_Your assignment_
From the data below, repeat exactly the lines from the line with "Figure 1 - Bivariate" to the line with "Figure 3. Degradation", both included.

☆ ☆ ☆ ☆

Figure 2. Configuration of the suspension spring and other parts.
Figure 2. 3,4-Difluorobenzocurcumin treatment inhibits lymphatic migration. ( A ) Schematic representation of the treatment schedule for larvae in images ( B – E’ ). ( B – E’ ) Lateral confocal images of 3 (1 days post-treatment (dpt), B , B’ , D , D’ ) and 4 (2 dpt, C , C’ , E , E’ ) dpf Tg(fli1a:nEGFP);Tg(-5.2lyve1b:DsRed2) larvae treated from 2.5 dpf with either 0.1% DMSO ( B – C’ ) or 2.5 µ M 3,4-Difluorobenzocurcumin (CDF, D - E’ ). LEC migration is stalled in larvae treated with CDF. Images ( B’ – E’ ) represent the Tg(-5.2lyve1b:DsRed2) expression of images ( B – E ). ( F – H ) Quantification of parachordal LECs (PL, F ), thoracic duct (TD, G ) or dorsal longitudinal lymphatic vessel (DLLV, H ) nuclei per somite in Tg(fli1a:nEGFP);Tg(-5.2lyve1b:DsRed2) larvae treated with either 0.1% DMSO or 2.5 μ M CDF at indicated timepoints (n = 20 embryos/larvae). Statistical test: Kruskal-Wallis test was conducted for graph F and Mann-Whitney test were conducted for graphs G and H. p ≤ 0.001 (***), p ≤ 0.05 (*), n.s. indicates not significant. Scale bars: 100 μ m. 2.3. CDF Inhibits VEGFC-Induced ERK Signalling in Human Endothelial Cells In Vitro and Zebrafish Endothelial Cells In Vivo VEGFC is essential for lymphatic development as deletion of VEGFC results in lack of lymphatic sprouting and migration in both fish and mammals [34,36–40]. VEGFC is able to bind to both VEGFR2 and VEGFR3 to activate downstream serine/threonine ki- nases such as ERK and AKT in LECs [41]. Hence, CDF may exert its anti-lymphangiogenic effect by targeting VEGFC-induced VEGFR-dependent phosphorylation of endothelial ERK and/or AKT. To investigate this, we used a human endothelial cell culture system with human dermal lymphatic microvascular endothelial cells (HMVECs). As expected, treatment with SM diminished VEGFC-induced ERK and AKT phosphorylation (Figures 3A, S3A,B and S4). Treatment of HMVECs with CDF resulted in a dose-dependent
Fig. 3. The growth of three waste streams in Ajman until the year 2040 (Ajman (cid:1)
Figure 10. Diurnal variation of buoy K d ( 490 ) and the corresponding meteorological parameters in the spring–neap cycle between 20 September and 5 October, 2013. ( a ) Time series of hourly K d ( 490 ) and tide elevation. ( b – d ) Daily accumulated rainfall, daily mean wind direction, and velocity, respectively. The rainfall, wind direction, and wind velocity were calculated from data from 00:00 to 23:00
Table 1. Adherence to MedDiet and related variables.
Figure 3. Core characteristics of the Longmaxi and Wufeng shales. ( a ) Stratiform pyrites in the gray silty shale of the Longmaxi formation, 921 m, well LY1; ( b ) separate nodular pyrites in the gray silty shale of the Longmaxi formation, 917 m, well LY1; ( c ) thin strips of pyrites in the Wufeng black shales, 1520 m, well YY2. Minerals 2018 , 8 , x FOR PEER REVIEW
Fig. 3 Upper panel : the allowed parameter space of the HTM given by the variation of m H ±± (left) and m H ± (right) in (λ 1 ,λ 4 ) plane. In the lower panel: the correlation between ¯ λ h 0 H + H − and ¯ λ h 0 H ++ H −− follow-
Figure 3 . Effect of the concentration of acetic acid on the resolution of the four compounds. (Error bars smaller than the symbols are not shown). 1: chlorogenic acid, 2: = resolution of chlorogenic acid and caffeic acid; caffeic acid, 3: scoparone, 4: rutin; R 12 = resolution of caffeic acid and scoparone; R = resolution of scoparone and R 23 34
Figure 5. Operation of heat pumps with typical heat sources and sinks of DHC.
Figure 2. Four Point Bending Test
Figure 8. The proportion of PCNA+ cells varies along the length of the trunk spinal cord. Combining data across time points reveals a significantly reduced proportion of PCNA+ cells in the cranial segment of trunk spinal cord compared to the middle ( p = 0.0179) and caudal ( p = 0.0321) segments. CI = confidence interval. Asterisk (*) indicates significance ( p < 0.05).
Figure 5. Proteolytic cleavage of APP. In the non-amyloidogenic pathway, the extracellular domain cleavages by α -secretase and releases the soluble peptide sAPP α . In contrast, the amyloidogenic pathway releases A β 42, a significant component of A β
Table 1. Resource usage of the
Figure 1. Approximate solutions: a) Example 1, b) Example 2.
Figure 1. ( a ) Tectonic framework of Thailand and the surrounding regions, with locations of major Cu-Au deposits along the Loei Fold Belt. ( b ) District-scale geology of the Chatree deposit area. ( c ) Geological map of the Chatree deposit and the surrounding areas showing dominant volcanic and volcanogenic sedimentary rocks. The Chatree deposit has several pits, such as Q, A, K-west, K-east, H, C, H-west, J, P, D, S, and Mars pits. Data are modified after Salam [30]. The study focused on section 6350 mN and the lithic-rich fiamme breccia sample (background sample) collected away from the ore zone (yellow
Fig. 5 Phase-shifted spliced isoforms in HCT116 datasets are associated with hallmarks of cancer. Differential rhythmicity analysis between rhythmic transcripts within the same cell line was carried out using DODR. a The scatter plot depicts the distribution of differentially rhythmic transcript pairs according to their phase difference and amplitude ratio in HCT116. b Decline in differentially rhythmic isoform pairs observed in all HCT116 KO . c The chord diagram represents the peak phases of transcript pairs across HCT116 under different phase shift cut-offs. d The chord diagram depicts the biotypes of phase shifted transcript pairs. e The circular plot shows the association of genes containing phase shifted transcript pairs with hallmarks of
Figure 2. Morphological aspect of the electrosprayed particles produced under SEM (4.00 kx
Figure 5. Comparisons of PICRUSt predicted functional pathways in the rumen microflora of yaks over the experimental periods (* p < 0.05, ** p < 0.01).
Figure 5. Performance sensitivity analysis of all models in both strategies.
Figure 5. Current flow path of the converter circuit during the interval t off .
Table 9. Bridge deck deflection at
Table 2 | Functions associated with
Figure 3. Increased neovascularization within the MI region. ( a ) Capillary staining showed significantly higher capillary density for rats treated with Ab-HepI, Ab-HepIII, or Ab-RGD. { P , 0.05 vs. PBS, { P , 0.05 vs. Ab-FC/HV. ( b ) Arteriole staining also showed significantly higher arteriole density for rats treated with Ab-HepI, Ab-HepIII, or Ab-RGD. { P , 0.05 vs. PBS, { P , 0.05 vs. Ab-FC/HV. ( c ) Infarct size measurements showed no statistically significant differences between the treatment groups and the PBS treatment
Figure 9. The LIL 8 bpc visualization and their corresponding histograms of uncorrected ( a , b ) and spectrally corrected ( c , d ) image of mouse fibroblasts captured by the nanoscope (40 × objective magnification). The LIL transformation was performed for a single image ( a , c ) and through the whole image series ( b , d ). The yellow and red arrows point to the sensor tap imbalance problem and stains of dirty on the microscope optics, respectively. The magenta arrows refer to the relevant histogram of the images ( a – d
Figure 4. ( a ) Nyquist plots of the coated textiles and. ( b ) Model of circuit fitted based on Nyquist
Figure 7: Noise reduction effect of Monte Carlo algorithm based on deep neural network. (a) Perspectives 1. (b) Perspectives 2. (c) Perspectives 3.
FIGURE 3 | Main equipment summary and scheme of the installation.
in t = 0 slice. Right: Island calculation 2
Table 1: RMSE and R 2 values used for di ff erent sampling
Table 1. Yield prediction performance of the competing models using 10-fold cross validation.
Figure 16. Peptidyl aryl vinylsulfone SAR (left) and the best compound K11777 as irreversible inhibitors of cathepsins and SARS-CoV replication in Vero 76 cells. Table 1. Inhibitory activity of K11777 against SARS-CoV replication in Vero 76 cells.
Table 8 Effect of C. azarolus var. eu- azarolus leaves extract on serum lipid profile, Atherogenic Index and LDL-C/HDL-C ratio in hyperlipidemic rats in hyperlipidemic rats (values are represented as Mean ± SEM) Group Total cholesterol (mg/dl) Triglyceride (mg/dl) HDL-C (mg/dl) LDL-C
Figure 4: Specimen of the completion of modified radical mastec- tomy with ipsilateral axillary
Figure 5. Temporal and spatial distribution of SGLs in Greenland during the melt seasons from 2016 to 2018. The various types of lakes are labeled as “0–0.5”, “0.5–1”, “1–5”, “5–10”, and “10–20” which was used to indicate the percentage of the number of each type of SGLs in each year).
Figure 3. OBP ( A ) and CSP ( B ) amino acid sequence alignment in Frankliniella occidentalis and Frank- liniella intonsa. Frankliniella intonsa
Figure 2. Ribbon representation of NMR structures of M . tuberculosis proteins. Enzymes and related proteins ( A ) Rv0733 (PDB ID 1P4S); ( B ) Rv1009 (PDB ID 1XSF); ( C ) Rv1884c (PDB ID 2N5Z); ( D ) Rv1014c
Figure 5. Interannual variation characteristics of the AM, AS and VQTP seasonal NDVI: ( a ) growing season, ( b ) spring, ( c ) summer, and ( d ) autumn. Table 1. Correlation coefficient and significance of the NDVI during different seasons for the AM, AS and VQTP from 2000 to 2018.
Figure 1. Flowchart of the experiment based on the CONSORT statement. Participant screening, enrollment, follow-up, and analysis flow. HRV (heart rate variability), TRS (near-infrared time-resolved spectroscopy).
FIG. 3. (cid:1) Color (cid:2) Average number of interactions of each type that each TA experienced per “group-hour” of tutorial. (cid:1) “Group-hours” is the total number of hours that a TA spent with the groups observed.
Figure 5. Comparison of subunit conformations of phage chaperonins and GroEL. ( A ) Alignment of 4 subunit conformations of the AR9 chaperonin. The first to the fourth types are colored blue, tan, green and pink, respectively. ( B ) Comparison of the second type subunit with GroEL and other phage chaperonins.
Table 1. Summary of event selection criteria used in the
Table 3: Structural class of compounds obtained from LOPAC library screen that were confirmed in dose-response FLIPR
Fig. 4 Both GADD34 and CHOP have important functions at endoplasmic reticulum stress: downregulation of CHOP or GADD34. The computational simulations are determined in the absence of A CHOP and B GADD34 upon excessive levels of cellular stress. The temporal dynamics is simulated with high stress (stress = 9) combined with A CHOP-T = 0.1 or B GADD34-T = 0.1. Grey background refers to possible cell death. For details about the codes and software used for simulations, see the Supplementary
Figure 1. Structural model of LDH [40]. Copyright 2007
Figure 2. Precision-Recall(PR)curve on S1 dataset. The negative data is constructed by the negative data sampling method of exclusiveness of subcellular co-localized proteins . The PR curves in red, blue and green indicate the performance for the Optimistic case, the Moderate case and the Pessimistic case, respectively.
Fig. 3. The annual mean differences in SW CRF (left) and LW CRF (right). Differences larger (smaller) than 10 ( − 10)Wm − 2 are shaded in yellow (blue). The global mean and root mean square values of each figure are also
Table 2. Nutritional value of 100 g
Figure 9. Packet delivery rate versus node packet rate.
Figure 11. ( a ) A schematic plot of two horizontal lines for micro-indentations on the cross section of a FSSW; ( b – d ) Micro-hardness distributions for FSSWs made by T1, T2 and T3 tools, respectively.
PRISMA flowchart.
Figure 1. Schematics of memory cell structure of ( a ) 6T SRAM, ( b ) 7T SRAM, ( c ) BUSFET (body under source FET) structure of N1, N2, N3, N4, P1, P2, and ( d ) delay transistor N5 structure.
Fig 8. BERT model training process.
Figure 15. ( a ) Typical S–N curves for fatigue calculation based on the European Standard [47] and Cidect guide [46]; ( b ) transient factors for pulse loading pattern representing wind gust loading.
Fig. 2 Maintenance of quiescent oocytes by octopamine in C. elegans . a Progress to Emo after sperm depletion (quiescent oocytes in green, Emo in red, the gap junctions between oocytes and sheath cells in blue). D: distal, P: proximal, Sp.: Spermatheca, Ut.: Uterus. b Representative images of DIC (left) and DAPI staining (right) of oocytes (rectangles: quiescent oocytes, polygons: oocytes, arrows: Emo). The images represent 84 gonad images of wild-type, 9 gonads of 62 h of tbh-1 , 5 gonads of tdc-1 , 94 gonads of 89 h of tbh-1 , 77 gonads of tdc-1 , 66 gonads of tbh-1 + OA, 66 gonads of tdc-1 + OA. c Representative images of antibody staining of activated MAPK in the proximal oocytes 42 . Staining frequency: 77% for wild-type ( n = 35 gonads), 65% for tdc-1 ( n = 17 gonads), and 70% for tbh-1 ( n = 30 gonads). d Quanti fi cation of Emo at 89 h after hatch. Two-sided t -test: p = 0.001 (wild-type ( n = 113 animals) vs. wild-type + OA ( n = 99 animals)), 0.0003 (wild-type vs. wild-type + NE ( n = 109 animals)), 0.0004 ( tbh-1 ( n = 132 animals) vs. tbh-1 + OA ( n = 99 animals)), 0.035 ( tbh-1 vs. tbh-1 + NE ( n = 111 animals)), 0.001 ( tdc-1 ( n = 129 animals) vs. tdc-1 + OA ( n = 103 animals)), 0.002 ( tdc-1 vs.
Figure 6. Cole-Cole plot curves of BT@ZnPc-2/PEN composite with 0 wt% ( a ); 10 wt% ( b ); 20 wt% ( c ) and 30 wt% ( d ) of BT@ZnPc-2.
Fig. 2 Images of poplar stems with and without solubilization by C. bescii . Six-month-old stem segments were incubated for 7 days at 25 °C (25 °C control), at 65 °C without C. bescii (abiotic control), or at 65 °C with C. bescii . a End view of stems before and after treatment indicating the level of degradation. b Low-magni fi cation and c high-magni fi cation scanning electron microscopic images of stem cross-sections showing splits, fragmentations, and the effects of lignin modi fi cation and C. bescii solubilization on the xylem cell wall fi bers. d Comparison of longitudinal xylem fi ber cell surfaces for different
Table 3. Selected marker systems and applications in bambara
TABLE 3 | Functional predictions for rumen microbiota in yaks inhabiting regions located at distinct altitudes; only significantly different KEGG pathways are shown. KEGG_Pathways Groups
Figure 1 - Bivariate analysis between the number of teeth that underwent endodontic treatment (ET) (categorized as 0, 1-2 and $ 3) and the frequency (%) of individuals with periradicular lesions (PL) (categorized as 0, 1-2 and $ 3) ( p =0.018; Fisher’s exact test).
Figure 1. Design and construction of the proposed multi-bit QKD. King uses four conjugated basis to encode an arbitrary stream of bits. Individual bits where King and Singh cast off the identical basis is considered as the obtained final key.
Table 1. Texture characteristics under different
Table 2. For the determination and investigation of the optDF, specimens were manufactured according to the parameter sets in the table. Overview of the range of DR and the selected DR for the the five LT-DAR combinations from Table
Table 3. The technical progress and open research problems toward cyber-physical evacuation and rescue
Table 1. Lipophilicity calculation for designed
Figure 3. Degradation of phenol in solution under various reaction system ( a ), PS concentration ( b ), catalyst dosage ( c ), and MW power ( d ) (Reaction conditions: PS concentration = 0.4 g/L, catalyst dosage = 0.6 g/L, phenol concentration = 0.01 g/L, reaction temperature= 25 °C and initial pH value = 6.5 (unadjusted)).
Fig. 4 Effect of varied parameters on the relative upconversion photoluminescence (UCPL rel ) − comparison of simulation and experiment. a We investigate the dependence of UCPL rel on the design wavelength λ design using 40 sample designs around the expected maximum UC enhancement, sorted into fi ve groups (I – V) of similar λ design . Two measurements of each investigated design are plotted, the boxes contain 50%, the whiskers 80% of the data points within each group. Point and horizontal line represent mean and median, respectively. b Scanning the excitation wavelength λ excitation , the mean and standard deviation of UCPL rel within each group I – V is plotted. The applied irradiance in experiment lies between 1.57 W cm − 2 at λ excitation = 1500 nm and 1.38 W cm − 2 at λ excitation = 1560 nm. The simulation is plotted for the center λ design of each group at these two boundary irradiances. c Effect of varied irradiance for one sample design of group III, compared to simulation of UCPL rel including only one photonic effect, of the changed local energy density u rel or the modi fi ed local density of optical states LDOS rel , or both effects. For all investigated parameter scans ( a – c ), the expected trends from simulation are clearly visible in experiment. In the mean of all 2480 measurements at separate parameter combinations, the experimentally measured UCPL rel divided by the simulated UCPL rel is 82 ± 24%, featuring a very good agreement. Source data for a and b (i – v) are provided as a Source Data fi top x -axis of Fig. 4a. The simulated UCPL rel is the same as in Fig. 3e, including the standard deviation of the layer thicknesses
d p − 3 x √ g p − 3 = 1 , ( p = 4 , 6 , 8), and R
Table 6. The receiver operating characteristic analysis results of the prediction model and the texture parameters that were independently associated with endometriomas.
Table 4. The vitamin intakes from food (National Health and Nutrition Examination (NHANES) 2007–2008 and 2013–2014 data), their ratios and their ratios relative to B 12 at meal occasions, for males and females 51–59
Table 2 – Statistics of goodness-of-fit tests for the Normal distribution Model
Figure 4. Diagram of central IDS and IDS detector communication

☆ ☆ ☆ ☆

_Final answer_
Figure 1 - Bivariate analysis between the number of teeth that underwent endodontic treatment (ET) (categorized as 0, 1-2 and $ 3) and the frequency (%) of individuals with periradicular lesions (PL) (categorized as 0, 1-2 and $ 3) ( p =0.018; Fisher’s exact test).
Figure 1. Design and construction of the proposed multi-bit QKD. King uses four conjugated basis to encode an arbitrary stream of bits. Individual bits where King and Singh cast off the identical basis is considered as the obtained final key.
Table 1. Texture characteristics under different
Table 2. For the determination and investigation of the optDF, specimens were manufactured according to the parameter sets in the table. Overview of the range of DR and the selected DR for the the five LT-DAR combinations from Table
Table 3. The technical progress and open research problems toward cyber-physical evacuation and rescue
Table 1. Lipophilicity calculation for designed
Figure 3. Degradation of phenol in solution under various reaction system ( a ), PS concentration ( b ), catalyst dosage ( c ), and MW power ( d ) (Reaction conditions: PS concentration = 0.4 g/L, catalyst dosage = 0.6 g/L, phenol concentration = 0.01 g/L, reaction temperature= 25 °C and initial pH value = 6.5 (unadjusted)).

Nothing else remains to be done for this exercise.